For the next few weeks, I'm working on re-authoring and re-building the Beginner's Guide to Search Engine Optimization, section by section. You can read more about this project here.
Search engines, as we've shown above, are limited in how they crawl the web and interpret content to retrieve and display in the results. In this section of the guide, we'll focus on the specific technical aspects of building (or modifying) web pages so they're optimally structured for search engines and human visitors. This is an excellent part of the guide to share with your programmers, information architects, and designers, so that all parties involved in the site's construction can plan and develop a search-engine friendly site.
Indexable Content
In order to be listed in the search engines, your content - the material available to visitors of your site - must be in HTML text content. Images, Flash files, Java applets, and other non-text content is virtually invisible to search engine spiders, despite advances in crawling technology. The easiest way to ensure that the words and phrases you display to your visitors are visible to search engines is to place it in the HTML text on the page. However, more advanced methods are available for those who demand greater formatting or visual display styles:
- Images in gif, jpg, or png format can be assigned "alt attribues" in HTML, providing search engines a text description of the visual content
- Images can also be shown to visitors as replacements for text by using CSS styles
- Flash or Java plug-in contained content can be repeated in text on the page
- Video & Audio content should have an accompanying transcript if the words and phrases used are meant to be indexed by the engines
Most sites do not have significant problems with indexable content, but double-checking is worthwhile. By using tools like SEO-Browser, a website that lets you see web pages the same way search engine spiders do, you can see what elements of your content are visible and indexable to the engines.

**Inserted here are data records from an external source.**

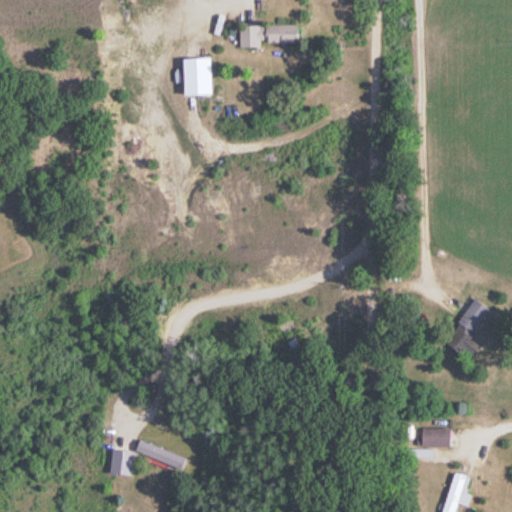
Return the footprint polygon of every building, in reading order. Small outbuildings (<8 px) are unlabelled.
[(239,46),(260,46),(260,41),(296,41),(296,23),(239,23),(239,46)] [(489,309),(474,298),(443,340),(467,357),(476,344),(468,338),(489,309)] [(420,445),(449,445),(450,427),(420,427),(420,445)] [(181,469),(185,457),(139,439),(134,450),(181,469)] [(109,473),(130,475),(133,451),(112,449),(109,473)] [(440,511),(456,511),(458,503),(468,506),(471,493),(465,491),(469,476),(452,471),(440,511)]
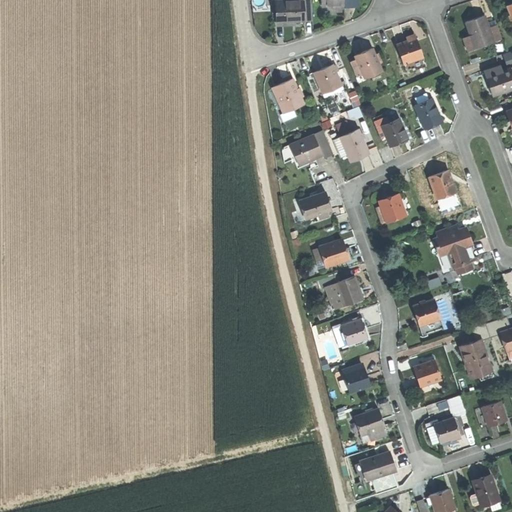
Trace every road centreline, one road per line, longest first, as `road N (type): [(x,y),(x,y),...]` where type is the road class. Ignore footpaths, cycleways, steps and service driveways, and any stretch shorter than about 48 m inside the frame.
road 1 (track): [(346,511),(266,191),(253,56)]
road 2 (residential): [(458,137),(360,183),(351,200),(387,298),(389,371),(424,471)]
road 3 (track): [(0,508),(326,431)]
road 4 (residential): [(386,17),(253,56),(242,0)]
road 5 (residential): [(458,137),(503,255),(511,258)]
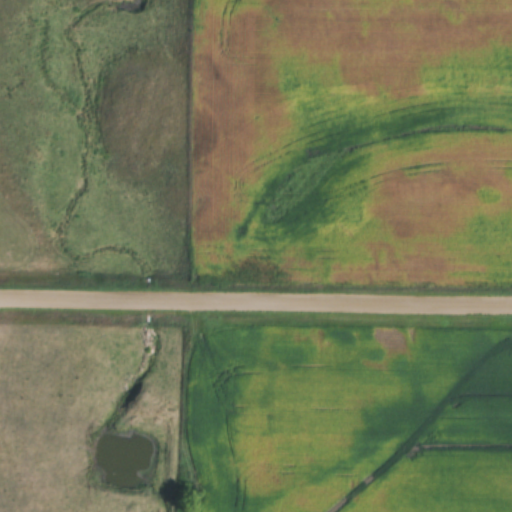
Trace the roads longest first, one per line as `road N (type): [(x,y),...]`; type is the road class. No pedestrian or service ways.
road 1 (residential): [(179,297),(511,300)]
road 2 (residential): [(179,297),(0,294)]
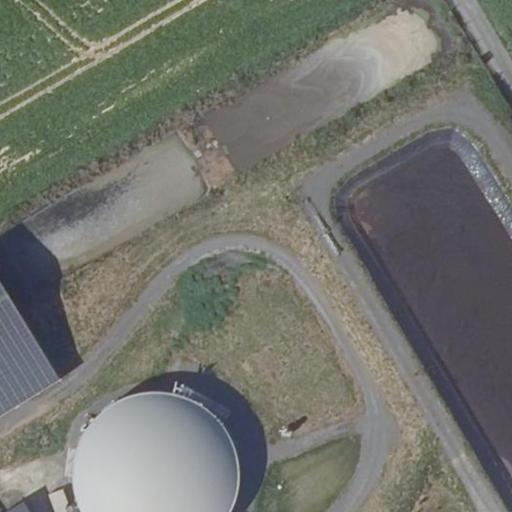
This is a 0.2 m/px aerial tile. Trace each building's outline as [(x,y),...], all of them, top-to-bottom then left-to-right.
[(160,208),(197,192),(178,147),(141,162),(160,208)] [(72,205),(14,236),(42,290),(101,259),(72,205)] [(0,283),(0,416),(60,380),(0,283)] [(157,392),(117,397),(85,426),(76,451),(73,478),(80,511),(228,511),(235,499),(237,467),(231,434),(214,413),(192,399),(157,392)] [(59,511),(45,487),(4,511),(59,511)]
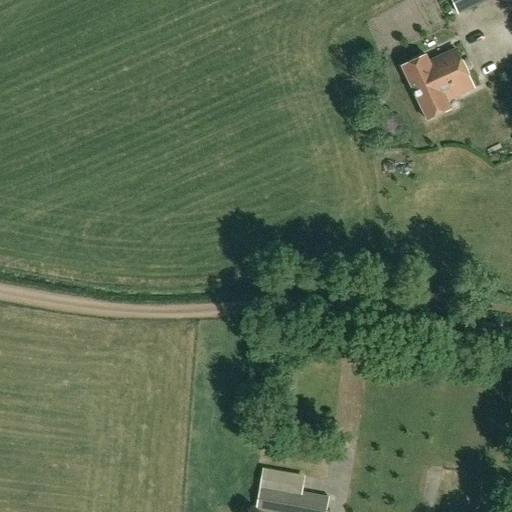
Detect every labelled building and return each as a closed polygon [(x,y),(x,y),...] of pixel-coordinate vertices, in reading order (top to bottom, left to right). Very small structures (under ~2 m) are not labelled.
[(451,0),(458,14),(488,0),(451,0)] [(511,0),(496,8),(500,17),(511,12),(511,0)] [(474,87),(455,48),(429,61),(426,54),(402,66),(427,120),(451,108),(447,100),(474,87)] [(395,417),(368,415),(365,449),(472,458),(476,413),(396,407),(395,417)] [(358,511),(388,511),(386,467),(356,469),(358,511)] [(393,471),(385,511),(424,511),(431,478),(393,471)] [(292,494),(260,488),(256,509),(272,511),(326,511),(329,496),(292,490),(292,494)]
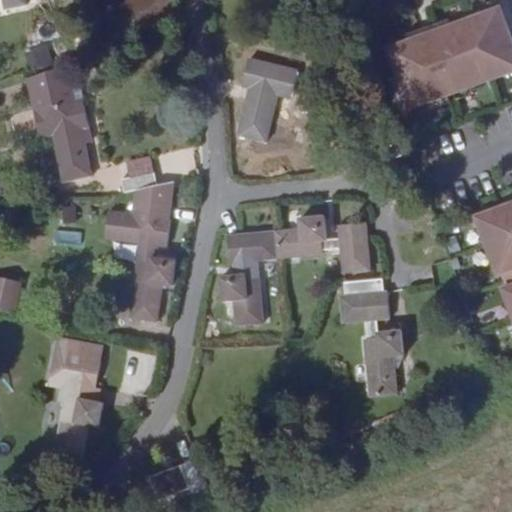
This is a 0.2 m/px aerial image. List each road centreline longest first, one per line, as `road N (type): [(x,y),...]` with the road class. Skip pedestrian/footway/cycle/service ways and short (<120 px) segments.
road 1 (residential): [(216,192),(171,391),(136,455),(95,495),(55,511)]
road 2 (residential): [(398,291),(393,207),(374,184),(216,192)]
road 3 (residential): [(194,0),(216,192)]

For example, below, I have an image of SEOmoz's homepage:
The visual images of the Seattle skyline and the graphic elements give the page a great look and feel, but let's see what the search engines can access:
Using the SEO Browser site, we're able to see that to a search engine, SEOmoz's homepage is simply a collection of text and links (which is exactly what we'd want to see).
Now let's check out another favorite site of mine, Orisinal, a clever collection of wonderfully designed, Flash-based games.
The graphics are great, but there's not a lot of text on the page - it just says "Orisinal games." Perhaps that's all the page needs to rank for?
Uh oh... Via SEO Browser, we can see that the page is a barren wasteland. There's not even text telling us that the page contains the Orisinal Games. The site is entirely built in Flash, but sadly, this means that search engines cannot index any of the text content, or even the links to the individual games.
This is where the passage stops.